Namun, jika penderita baru memulai rencana olahraga, latihan aerobik bisa memberikan dampak tertentu yang tergolong rendah.

"Pada penderita hipotiroid, rasa sakit yang timbul dan pembengkakan pada otot serta persendian akan sangat mengganggu aktivitas. Namun, latihan low impact tidak memberikan banyak tekanan. Oleh sebab itu, olahraga jenis ini masih aman untuk dilakukan oleh penderita hipotiroid.," kata Norma Lopez, MD, seorang profesor endokrinologi dan metabolisme di Loyola University Medical Center.

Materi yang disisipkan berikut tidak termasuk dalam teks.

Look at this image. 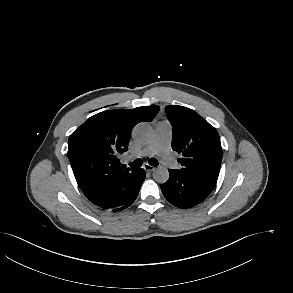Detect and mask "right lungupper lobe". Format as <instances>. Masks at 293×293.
<instances>
[{
	"mask_svg": "<svg viewBox=\"0 0 293 293\" xmlns=\"http://www.w3.org/2000/svg\"><path fill=\"white\" fill-rule=\"evenodd\" d=\"M159 106L116 109L90 117L68 142V158L84 195L103 209L125 204L139 184V169H123L118 156L127 151L132 128L152 121Z\"/></svg>",
	"mask_w": 293,
	"mask_h": 293,
	"instance_id": "1",
	"label": "right lung upper lobe"
}]
</instances>
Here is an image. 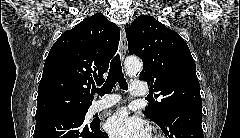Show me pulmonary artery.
<instances>
[{"instance_id": "obj_1", "label": "pulmonary artery", "mask_w": 240, "mask_h": 138, "mask_svg": "<svg viewBox=\"0 0 240 138\" xmlns=\"http://www.w3.org/2000/svg\"><path fill=\"white\" fill-rule=\"evenodd\" d=\"M130 92L134 97H144L147 95L148 89L144 82L135 81L131 83ZM118 102L119 99L117 97L106 96L102 100L96 101L92 104V111L99 112L117 104Z\"/></svg>"}]
</instances>
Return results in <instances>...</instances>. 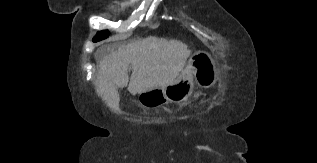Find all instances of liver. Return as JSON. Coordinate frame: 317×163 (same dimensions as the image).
Segmentation results:
<instances>
[{"mask_svg": "<svg viewBox=\"0 0 317 163\" xmlns=\"http://www.w3.org/2000/svg\"><path fill=\"white\" fill-rule=\"evenodd\" d=\"M190 53L181 41L155 36L122 45L99 62L97 93L110 109L117 111L118 87L128 85V91L136 95L170 84L184 69ZM129 65L132 68L130 77Z\"/></svg>", "mask_w": 317, "mask_h": 163, "instance_id": "1", "label": "liver"}]
</instances>
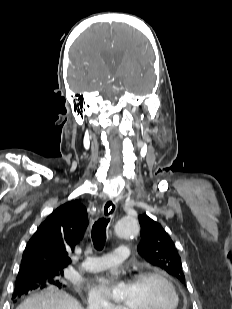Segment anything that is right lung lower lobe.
Wrapping results in <instances>:
<instances>
[{
	"instance_id": "1",
	"label": "right lung lower lobe",
	"mask_w": 232,
	"mask_h": 309,
	"mask_svg": "<svg viewBox=\"0 0 232 309\" xmlns=\"http://www.w3.org/2000/svg\"><path fill=\"white\" fill-rule=\"evenodd\" d=\"M37 288L41 287L38 285V282L36 280H33L26 284L15 286L12 298L16 299L18 297H21L22 295H26L28 292L35 290Z\"/></svg>"
}]
</instances>
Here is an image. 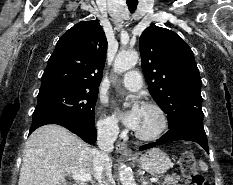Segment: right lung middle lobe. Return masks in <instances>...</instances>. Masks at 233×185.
I'll return each mask as SVG.
<instances>
[{
    "instance_id": "1",
    "label": "right lung middle lobe",
    "mask_w": 233,
    "mask_h": 185,
    "mask_svg": "<svg viewBox=\"0 0 233 185\" xmlns=\"http://www.w3.org/2000/svg\"><path fill=\"white\" fill-rule=\"evenodd\" d=\"M98 91L52 88L40 90L33 118L66 117L95 125L94 109Z\"/></svg>"
}]
</instances>
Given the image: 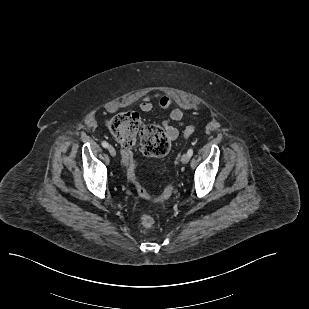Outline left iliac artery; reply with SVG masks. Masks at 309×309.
<instances>
[{"mask_svg": "<svg viewBox=\"0 0 309 309\" xmlns=\"http://www.w3.org/2000/svg\"><path fill=\"white\" fill-rule=\"evenodd\" d=\"M187 153L191 157L193 155V149L190 148Z\"/></svg>", "mask_w": 309, "mask_h": 309, "instance_id": "44dca946", "label": "left iliac artery"}]
</instances>
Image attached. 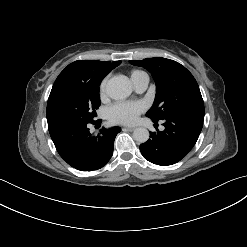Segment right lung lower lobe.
<instances>
[{
    "label": "right lung lower lobe",
    "instance_id": "right-lung-lower-lobe-1",
    "mask_svg": "<svg viewBox=\"0 0 247 247\" xmlns=\"http://www.w3.org/2000/svg\"><path fill=\"white\" fill-rule=\"evenodd\" d=\"M120 131V127L103 128L97 136H93L88 124H73L60 128L50 136L59 155L70 166L81 171H93L110 160L115 137Z\"/></svg>",
    "mask_w": 247,
    "mask_h": 247
}]
</instances>
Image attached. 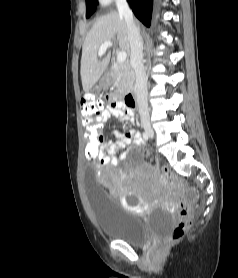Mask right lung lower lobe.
<instances>
[{
  "label": "right lung lower lobe",
  "mask_w": 238,
  "mask_h": 278,
  "mask_svg": "<svg viewBox=\"0 0 238 278\" xmlns=\"http://www.w3.org/2000/svg\"><path fill=\"white\" fill-rule=\"evenodd\" d=\"M135 16L147 27L151 24L153 0H127Z\"/></svg>",
  "instance_id": "obj_1"
}]
</instances>
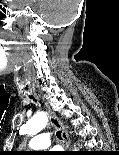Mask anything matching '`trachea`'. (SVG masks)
Masks as SVG:
<instances>
[{
  "label": "trachea",
  "mask_w": 119,
  "mask_h": 155,
  "mask_svg": "<svg viewBox=\"0 0 119 155\" xmlns=\"http://www.w3.org/2000/svg\"><path fill=\"white\" fill-rule=\"evenodd\" d=\"M56 135H57V137H58L60 140H62L61 132H60V131H58V132L56 133Z\"/></svg>",
  "instance_id": "trachea-1"
}]
</instances>
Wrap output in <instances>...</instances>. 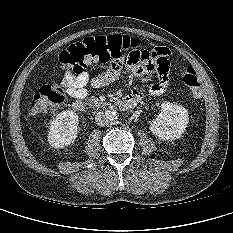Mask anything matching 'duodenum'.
Segmentation results:
<instances>
[{"instance_id":"obj_1","label":"duodenum","mask_w":233,"mask_h":233,"mask_svg":"<svg viewBox=\"0 0 233 233\" xmlns=\"http://www.w3.org/2000/svg\"><path fill=\"white\" fill-rule=\"evenodd\" d=\"M139 97L135 95H128L118 100L117 105L124 110L133 109L139 102ZM74 111L83 112L86 109V105L82 100H76L72 103Z\"/></svg>"}]
</instances>
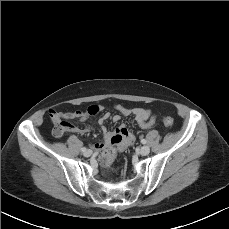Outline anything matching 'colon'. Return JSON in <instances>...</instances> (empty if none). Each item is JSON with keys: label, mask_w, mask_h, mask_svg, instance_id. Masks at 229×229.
<instances>
[{"label": "colon", "mask_w": 229, "mask_h": 229, "mask_svg": "<svg viewBox=\"0 0 229 229\" xmlns=\"http://www.w3.org/2000/svg\"><path fill=\"white\" fill-rule=\"evenodd\" d=\"M99 110L97 105H92L86 110V114L88 116L96 115ZM52 121L54 123L53 133L57 137L63 135L70 128V123L62 115L53 114ZM162 121L168 128L173 126V119L171 117H164ZM123 141L124 136L117 134L112 138L111 144L104 149L100 160L105 166H109L115 160L123 146L127 145L124 144Z\"/></svg>", "instance_id": "obj_1"}]
</instances>
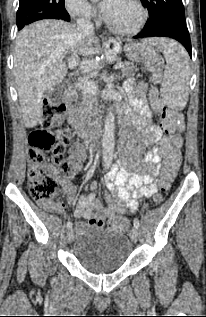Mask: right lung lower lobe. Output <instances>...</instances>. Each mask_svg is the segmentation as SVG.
Wrapping results in <instances>:
<instances>
[{
  "mask_svg": "<svg viewBox=\"0 0 206 317\" xmlns=\"http://www.w3.org/2000/svg\"><path fill=\"white\" fill-rule=\"evenodd\" d=\"M63 20L69 21L70 20L69 14L65 18H63Z\"/></svg>",
  "mask_w": 206,
  "mask_h": 317,
  "instance_id": "1",
  "label": "right lung lower lobe"
}]
</instances>
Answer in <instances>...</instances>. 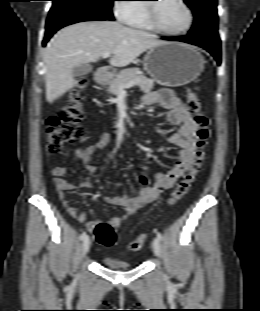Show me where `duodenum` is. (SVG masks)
I'll return each instance as SVG.
<instances>
[{
	"mask_svg": "<svg viewBox=\"0 0 260 311\" xmlns=\"http://www.w3.org/2000/svg\"><path fill=\"white\" fill-rule=\"evenodd\" d=\"M110 77V70L106 67H102L99 69L97 73V81L103 85L105 84Z\"/></svg>",
	"mask_w": 260,
	"mask_h": 311,
	"instance_id": "obj_1",
	"label": "duodenum"
}]
</instances>
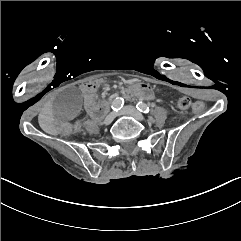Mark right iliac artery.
Segmentation results:
<instances>
[{"mask_svg":"<svg viewBox=\"0 0 241 241\" xmlns=\"http://www.w3.org/2000/svg\"><path fill=\"white\" fill-rule=\"evenodd\" d=\"M123 105H124V99L121 98V97H117V98L113 101L111 108H112L114 111L117 112L118 110H120V109L123 107Z\"/></svg>","mask_w":241,"mask_h":241,"instance_id":"obj_1","label":"right iliac artery"}]
</instances>
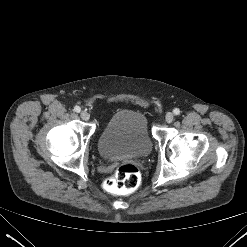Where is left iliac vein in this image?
<instances>
[{
  "instance_id": "4c4485c4",
  "label": "left iliac vein",
  "mask_w": 247,
  "mask_h": 247,
  "mask_svg": "<svg viewBox=\"0 0 247 247\" xmlns=\"http://www.w3.org/2000/svg\"><path fill=\"white\" fill-rule=\"evenodd\" d=\"M173 119H174L173 113L168 112V113L166 114V116H165V121H166L167 123H171V122L173 121Z\"/></svg>"
}]
</instances>
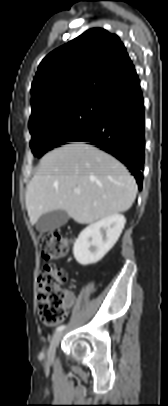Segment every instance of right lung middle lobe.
I'll return each mask as SVG.
<instances>
[{
    "mask_svg": "<svg viewBox=\"0 0 168 406\" xmlns=\"http://www.w3.org/2000/svg\"><path fill=\"white\" fill-rule=\"evenodd\" d=\"M102 99L84 100L29 124L34 156L70 142L92 127L101 117Z\"/></svg>",
    "mask_w": 168,
    "mask_h": 406,
    "instance_id": "dd1d6c3e",
    "label": "right lung middle lobe"
}]
</instances>
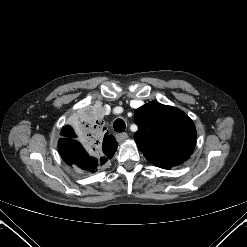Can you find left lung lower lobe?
<instances>
[{
  "instance_id": "1",
  "label": "left lung lower lobe",
  "mask_w": 247,
  "mask_h": 247,
  "mask_svg": "<svg viewBox=\"0 0 247 247\" xmlns=\"http://www.w3.org/2000/svg\"><path fill=\"white\" fill-rule=\"evenodd\" d=\"M161 168H165L166 169V168H170V167H161Z\"/></svg>"
}]
</instances>
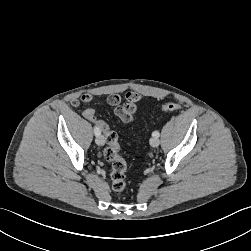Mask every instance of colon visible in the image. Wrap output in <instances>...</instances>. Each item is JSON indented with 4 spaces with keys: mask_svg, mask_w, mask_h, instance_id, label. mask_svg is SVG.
I'll list each match as a JSON object with an SVG mask.
<instances>
[{
    "mask_svg": "<svg viewBox=\"0 0 251 251\" xmlns=\"http://www.w3.org/2000/svg\"><path fill=\"white\" fill-rule=\"evenodd\" d=\"M181 105L176 102H169L162 106L164 111H176ZM84 119L89 120L92 124L100 128L104 133L106 148L104 149V158L111 163L110 179L112 188L116 192H123L126 189L125 173L127 170V162L120 154V145L118 143L117 134L110 130L108 125L103 121H98L96 109L89 106L82 113Z\"/></svg>",
    "mask_w": 251,
    "mask_h": 251,
    "instance_id": "obj_1",
    "label": "colon"
}]
</instances>
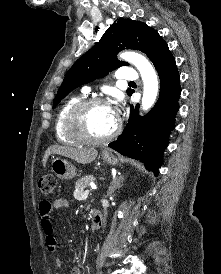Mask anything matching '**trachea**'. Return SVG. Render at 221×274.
Segmentation results:
<instances>
[{
	"label": "trachea",
	"instance_id": "trachea-1",
	"mask_svg": "<svg viewBox=\"0 0 221 274\" xmlns=\"http://www.w3.org/2000/svg\"><path fill=\"white\" fill-rule=\"evenodd\" d=\"M130 84H133L134 82L132 81V82H129Z\"/></svg>",
	"mask_w": 221,
	"mask_h": 274
}]
</instances>
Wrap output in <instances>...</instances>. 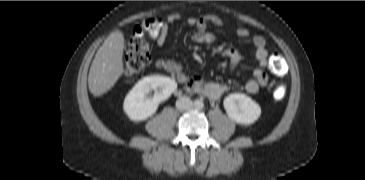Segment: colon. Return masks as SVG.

Di sisi lain, berolahraga dapat membantu menjaga kesehatan fisik dan mental penderita hipotiroid, sehingga kualitas hidupnya pun akan meningkat. Berikut ini adalah jenis olahraga yang aman dilakukan oleh penderita hipotiroid:

1. Berjalan kaki

Jalan kaki adalah salah satu jenis olahraga yang paling mudah untuk dilakukan. Anda hanya membutuhkan sepasang sepatu yang nyaman untuk melakukannya. Dengan berjalan kaki, jantung akan terpompa dan tubuh mampu membakar sekitar 280 kalori per jam.

2. Aerobik air

Jika pergelangan kaki atau kaki Anda bengkak, beberapa olahraga mungkin akan terasa menyakitkan. Salah satu jenis olahraga yang tepat untuk dilakukan adalah aerobik air. Sebab, air mampu menahan bobot Anda dan mengurangi dampak pada persendian selama aktivitas olahraga.

3. Yoga

Olahraga ini dapat meregangkan dan menguatkan otot-otot Anda. Selain itu, yoga juga membantu Anda untuk fokus pada pernapasan. Sebuah studi menemukan bahwa penderita hipotiroid memiliki kekuatan paru-paru yang lebih baik setelah berlatih yoga dan pernapasan selama 6 bulan.

4. Tai chi

Digambarkan sebagai “meditasi bergerak,” bentuk seni bela diri asal Tiongkok yang bergerak lambat ini terbukti dapat menghilangkan stres. Penelitian juga menunjukkan bahwa tai chi dapat membantu meningkatkan kekuatan, keseimbangan, serta memperbaiki suasana hati.

5. Latihan beban

Baik mengangkat beban atau menggunakan berat badan Anda sendiri, membangun otot dapat membantu membakar lebih banyak kalori. Selain bisa membantu mengurangi berat badan, otot yang kuat berkat latihan beban juga akan membantu mengurangi tekanan pada persendian Anda.

Penderita hipotiroid memang mudah lelah. Namun, ketika mengalaminya, Anda disarankan untuk tetap melakukan olahraga secara rutin. Pilihan olahraga di atas bisa membantu Anda tetap dalam kondisi fisik yang prima, meski tengah memiliki gangguan pada kelenjar tiroid.